Tasks to carry out
[a] List every financial firm and government body named in the passage on the Federal Reserve's policy statement.
[b] Answer these from the passage on the Federal Reserve's policy statement:
(i) On what date did Treasuries rally?
(ii) Which firm predicted that the Fed would lower rates?
(iii) Who wrote the Capitol Reports analysis?
[c] Pick up the passage on the Federal Reserve's policy statement after its final sentence and carry it forward.

Selected passage

What is the semantic quarrel now going-on among stock-market analysts and political economists? Economic Times (India) "Bernanke's policy befuddles Wall St economists" (Mar27,2k7) perhaps sums it up best:
NEW YORK: Wall Street is finding that Federal Reserve chairman Ben S Bernanke’s effort to be transparent doesn’t translate into clarity [but, again, of a certain sort-P].

Treasuries rallied on March 21 after the Fed in its latest policy statement deleted language perceived as biased toward higher interest rates. The gains proved fleeting the following day when no consensus view emerged and, instead, Wall Street’s biggest securities firms disagreed over whether the Fed will lower rates as Merrill Lynch predicted, or raise them as Bear Stearns warned its customers.
Another key analysis came earlier last week from Capitol Reports by MR's Rex Nutting, "Did the Fed change anything?--Analysis: Did Bernanke move to neutral, or just flub his communications?" (Mar21,2k7)
U.S. stock markets rallied late Wednesday after the Federal Open Market Committee released its policy statement, with [some] strategists pointing to a change in one sentence in the statement as a signal that the Fed is no longer predisposed to raising rates.
But the rally didn't hold steady over the next several days. In the meantime, another interpretation of the Bernanke / FR / FOMC gathered more strength.

Material shown
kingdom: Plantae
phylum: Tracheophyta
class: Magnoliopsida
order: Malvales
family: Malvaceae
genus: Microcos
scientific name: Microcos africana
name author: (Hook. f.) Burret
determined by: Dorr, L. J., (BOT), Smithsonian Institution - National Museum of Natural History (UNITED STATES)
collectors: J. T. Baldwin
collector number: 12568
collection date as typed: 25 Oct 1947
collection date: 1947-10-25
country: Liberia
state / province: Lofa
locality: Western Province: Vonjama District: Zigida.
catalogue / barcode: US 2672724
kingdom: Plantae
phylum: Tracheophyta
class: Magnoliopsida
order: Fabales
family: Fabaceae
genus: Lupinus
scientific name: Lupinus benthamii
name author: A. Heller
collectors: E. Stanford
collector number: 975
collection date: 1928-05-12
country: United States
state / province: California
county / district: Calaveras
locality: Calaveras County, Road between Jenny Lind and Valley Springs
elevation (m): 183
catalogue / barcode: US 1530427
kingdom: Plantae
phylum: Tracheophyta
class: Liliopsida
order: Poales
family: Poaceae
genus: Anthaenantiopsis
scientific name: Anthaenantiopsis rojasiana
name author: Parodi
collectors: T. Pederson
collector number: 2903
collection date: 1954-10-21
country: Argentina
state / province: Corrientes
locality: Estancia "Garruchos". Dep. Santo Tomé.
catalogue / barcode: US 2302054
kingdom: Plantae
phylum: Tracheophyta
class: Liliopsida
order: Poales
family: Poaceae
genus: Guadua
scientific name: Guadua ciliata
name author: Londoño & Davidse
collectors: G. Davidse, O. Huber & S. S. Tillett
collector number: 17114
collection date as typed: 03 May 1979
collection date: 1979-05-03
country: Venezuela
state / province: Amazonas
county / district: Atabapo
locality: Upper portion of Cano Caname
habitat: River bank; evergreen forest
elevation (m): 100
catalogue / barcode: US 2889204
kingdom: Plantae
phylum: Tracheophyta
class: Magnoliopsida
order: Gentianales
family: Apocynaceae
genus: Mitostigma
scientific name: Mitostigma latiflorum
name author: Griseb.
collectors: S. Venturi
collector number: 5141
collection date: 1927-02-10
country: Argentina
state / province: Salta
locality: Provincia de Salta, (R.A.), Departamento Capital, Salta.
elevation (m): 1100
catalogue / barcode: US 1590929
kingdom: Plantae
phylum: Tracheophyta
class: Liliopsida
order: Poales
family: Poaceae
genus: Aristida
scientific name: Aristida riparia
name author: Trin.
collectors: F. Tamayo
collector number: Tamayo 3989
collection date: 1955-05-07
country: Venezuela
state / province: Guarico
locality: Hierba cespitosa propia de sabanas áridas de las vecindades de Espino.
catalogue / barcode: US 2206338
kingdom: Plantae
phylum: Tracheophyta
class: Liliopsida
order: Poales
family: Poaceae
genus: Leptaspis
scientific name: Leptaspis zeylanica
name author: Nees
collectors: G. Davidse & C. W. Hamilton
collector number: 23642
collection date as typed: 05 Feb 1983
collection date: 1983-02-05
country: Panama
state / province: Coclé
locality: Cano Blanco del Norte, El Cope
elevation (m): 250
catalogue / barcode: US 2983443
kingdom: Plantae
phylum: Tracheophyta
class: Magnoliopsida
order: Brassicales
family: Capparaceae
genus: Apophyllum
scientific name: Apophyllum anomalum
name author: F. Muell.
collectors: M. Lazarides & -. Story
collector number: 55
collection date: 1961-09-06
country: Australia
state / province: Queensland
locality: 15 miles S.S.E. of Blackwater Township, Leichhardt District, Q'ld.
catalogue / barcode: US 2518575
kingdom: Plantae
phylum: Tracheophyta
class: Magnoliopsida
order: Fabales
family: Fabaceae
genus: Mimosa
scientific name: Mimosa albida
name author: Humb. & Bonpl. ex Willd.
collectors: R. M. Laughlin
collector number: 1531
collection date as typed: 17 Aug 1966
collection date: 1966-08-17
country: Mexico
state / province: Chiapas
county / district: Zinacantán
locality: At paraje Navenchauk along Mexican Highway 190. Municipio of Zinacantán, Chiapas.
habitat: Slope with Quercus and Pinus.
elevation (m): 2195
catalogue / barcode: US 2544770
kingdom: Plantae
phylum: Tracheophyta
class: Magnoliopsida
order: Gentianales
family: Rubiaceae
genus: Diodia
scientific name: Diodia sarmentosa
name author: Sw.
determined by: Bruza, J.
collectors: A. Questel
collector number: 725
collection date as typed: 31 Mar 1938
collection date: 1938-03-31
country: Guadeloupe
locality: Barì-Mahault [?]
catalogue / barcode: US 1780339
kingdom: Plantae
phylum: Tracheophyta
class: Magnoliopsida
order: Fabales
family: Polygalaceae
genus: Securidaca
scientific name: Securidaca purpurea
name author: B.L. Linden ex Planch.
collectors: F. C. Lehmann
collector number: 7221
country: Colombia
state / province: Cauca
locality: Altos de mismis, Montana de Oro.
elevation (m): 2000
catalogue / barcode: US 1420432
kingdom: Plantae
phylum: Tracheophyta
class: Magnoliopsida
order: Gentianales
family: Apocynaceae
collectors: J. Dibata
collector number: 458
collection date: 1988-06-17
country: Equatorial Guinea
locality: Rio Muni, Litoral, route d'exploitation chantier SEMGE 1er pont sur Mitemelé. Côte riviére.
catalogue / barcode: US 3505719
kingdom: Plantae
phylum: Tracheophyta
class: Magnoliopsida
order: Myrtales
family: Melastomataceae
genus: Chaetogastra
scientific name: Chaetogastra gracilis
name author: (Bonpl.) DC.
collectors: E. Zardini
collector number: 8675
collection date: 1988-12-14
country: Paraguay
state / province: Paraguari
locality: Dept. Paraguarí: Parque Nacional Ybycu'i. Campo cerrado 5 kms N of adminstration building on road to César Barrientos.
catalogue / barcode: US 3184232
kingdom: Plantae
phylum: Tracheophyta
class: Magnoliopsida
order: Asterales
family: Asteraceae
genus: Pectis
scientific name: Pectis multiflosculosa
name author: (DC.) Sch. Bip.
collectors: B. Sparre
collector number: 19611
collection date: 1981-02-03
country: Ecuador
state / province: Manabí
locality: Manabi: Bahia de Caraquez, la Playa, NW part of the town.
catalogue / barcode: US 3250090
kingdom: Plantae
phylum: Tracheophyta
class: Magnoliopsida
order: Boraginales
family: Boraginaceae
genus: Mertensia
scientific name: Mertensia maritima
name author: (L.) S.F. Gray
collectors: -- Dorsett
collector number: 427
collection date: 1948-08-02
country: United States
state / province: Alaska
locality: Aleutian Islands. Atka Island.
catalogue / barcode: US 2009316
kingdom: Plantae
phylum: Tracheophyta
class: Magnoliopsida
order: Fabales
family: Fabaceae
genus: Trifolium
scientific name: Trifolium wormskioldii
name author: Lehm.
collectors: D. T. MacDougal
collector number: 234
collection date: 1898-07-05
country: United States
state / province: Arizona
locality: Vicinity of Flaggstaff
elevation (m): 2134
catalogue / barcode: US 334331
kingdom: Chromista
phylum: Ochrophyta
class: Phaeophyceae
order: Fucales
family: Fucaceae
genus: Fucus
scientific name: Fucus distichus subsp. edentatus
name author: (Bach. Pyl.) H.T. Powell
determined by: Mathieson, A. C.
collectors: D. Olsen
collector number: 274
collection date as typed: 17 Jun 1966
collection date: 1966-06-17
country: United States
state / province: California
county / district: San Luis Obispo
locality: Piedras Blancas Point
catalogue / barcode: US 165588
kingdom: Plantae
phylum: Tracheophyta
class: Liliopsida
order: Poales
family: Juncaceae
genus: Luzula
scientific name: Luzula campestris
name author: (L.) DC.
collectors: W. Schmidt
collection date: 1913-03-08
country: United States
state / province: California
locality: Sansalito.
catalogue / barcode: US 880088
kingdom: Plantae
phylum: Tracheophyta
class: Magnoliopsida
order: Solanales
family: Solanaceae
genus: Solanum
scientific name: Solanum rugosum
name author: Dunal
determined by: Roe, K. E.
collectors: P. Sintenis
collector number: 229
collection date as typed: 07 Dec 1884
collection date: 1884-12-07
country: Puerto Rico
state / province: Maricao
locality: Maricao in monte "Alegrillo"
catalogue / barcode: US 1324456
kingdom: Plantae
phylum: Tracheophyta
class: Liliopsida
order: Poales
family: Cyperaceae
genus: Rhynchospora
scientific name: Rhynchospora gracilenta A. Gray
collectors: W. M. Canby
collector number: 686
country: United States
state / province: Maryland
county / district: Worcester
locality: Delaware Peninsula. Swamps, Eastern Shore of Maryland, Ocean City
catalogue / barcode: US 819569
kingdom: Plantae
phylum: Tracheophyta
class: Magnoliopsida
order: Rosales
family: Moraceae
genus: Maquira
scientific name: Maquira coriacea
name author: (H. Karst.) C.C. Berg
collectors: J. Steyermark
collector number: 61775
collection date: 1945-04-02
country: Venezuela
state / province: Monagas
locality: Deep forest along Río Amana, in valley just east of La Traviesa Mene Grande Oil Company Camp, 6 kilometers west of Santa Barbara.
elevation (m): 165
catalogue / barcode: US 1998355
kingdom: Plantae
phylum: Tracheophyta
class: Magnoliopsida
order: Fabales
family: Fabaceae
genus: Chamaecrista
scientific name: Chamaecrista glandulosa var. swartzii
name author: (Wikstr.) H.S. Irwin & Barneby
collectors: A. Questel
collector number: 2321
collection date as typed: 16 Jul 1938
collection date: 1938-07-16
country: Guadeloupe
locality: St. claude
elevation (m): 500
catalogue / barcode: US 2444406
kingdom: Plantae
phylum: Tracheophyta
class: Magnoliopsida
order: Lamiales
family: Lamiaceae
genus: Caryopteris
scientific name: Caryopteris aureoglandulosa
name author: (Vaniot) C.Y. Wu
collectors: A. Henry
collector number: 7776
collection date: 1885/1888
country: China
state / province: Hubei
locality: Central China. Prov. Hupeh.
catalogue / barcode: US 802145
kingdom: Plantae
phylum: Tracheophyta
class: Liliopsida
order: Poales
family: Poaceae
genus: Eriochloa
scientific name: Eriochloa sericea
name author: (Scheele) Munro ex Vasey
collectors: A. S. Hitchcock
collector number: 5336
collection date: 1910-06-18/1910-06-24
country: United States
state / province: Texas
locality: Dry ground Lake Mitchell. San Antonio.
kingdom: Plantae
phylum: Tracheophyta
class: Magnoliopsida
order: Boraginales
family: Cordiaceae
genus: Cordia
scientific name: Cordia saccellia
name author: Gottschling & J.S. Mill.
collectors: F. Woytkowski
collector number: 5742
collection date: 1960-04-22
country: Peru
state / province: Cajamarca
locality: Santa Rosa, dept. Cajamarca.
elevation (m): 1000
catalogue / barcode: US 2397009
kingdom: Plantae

Answer section
[a] Federal Reserve, Merrill Lynch, Bear Stearns, Federal Open Market Committee

[b]
(i) March 21
(ii) Merrill Lynch
(iii) Rex Nutting

[c]
And it's only a slight leap of the imagination to go from a Fed that's completely neutral about where rates are likely to go next to a Fed that's aggressively cutting rates. Nothing would please investors more than lower rates.

But did the Fed actually signal a change in its policy? Is the Fed now neutral about where interest rates are going? Opinions are "mixed," as the Fed likes to say.

Some analysts said that, in response to the weakening of the economy and specifically to the meltdown in the subprime mortgage market, the Fed had effectively removed its "bias" toward tightening monetary policy. The Fed intended to send a signal that help is on the way, and the markets rallied.
Nutting goes on to supply the obvious correction to the over-optimistic and total-neutrality interpretations, quoting Neal Soss, chief U.S. economist for Credit Suisse, then he shifts over to end-up blaming the Bernanke team for "bad communication."
"It's not a totally neutral posture," Soss continued, "It's 'bias lite' [in favour of acting foremost against inflation]."

But others say the committee flubbed its communication. In this view, FOMC is still fixated on inflation as the main risk, even as it acknowledged that risks of a severe slowdown are growing. Some members of the committee had argued in the past for a more neutral statement, one that mentioned the possibility of rate cuts as well as rate hikes, so this could just be a bone thrown to a small minority on the committee. If that's so, then the Fed got too cute in its wording, and markets misinterpreted the changes as a sign of a significant switch in policy.

"The new statement certainly marks a baby step toward the easing that so many market participants expect later this year, but we would view it as a modest concession to doves that is unlikely to mean much going forward," wrote Stephen Stanley, chief economist for RBS Greenwich Capital.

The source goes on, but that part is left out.